Dabei stellt sich bei der Erstellung der Anwendungsprogramme, vereinfacht gesehen, der Hauptcomputer mit seinen umfassenden Möglichkeiten quasi als zusätzliches Ein-/Ausgabegerät dar. Das organisatorische Prinzip "Lokale Verarbeitung wo möglich, Online-Durchgriff wo nötig" kann damit auch innerhalb einzelner Anwendungsprogramme benutzt werden.

Dieses Prinzip kann zu erheblicher Entlastung des Hauptcomputers führen, wodurch sich zugleich das Antwortzeitverhalten für die reduzierte Anzahl der Anfragen verkürzt.

Zudem lassen sich auch bei den Leitungskosten in Zusammenhang mit dem Datex-P-Dienst der Deutschen Bundespost Einsparungen erzielen, da zu übertragende Datenvolumen vor allem mengenabhängig zu bezahlen sind. Das bei der Integration von Distributed Processing und Online-Verarbeitung verringerte Datenübertragungsvolumen wirkt sich in den Kosten zwangsläufig positiv aus.

Die programmierte Online-Verarbeitung bietet die Chance der Integration von Distributed Processing und klassischer Online-Verarbeitung. Als einer von vielen möglichen idealen Anwendungsfällen soll hier auf eine Vertriebsorganisation mit dezentralen Verkaufslägern eingegangen werden.

Nur lokale Bedeutung

Neben einer kleinen Anzahl von überregionalen Kunden mit Großanschlüssen, zum Beispiel Einkaufsgesellschaften, haben die Masse der Kunden nur lokale Bedeutung, da sie ausschließlich mit einem zentralen Verkaufslager verhandeln und nur bei diesem ihre Auftrage plazieren. Diese lokalen Kunden sind in der lokalen Kundenkartei gespeichert. Desgleichen sind die Artikel, die im lokalen Lager vorhanden sind, nur dezentral gespeichert. Jeder eingehende Auftrag kann sofort über das Distributed-Processing-System erfaßt werden. Dabei erfolgt die Überprüfung der Verfügbarkeit der gewünschten Artikel und die Lieferscheinschreibung.

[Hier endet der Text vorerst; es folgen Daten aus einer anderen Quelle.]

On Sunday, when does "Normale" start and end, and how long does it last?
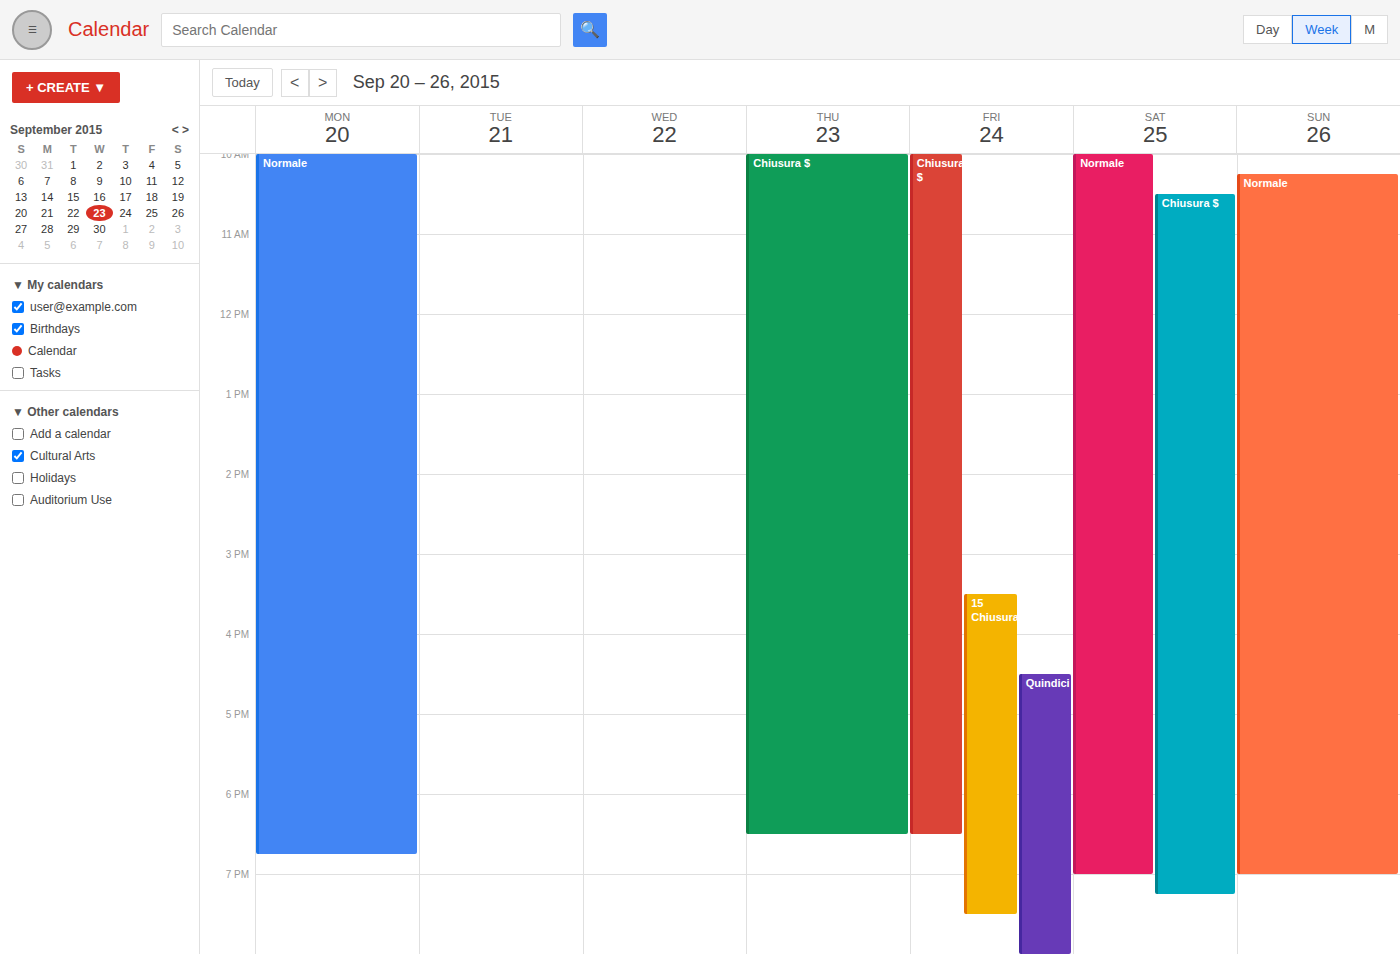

Beim Fehlen bestimmter Artikel im dezentralen Lager ruft das Verarbeitungsprogramm automatisch die entsprechende Online-Funktion auf und disponiert die fehlenden Teile im zentralen Computer. Durch die mögliche automatische Abfrage des Zentralcomputers erfährt der Sachbearbeiter erst durch die Bestätigung am Bildschirm, in

welchem Lager die bestellten Artikel disponiert wurden.

Im Anschluß an die Auftragserfassung, Disposition und Lieferscheinschreibung erfolgt die Rechnungsschreibung ebenfalls dezentral durch das Distributed-Processing-System. Die Daten für die Debitorenbuchhaltung werden gesammelt und täglich einmal in dem gleichen Online-Übertragungsverfahren als Stapel zur Verfügung gestellt.

Im Gegensatz zu einer reinen Online-Lösung wird das Volumen der übertragenden Daten durch den Einsatz des Distributed-Processing-Systems mit programmierbarer Online-Verarbeitung entscheidend verringert und damit die Übertragungskosten reduziert. Weiterhin wird die Belastung des Hauptcomputers herabgesetzt, was sich in einem schnellen Antwortzeitverhalten für den Anwender günstig auswirkt.

Eine reine Distributed-Processing-Lösung wäre in diesem Fall durchaus in der Lage, die dezentrale Auftragsbearbeitung autonom durchzuführen, wobei allerdings Aufträge, die wegen fehlender Artikel nicht voll erfüllt werden könnten, zu einem späteren Zeitpunkt gesondert bearbeitet werden müßten. Dadurch wäre ein erhöhter Lagervorrat erforderlich, um dieselbe hohe Lieferbereitschaft zu gewährleisten. Beides kostet Zeit und Geld.

Das aufgeführte Beispiel einer Vertriebsorganisation mit dezentralen Verkaufslagern zeigt die Chancen, die in der programmierten Online-Verarbeitung liegen, die die Kombination von Distributed Processing mit dem Online-Durchgriff auf den Hauptcomputer erlaubt.

*Dr. Klaus Müller, Hauptabteilungsleiter Software, MDS-Deutschland GmbH, Köln.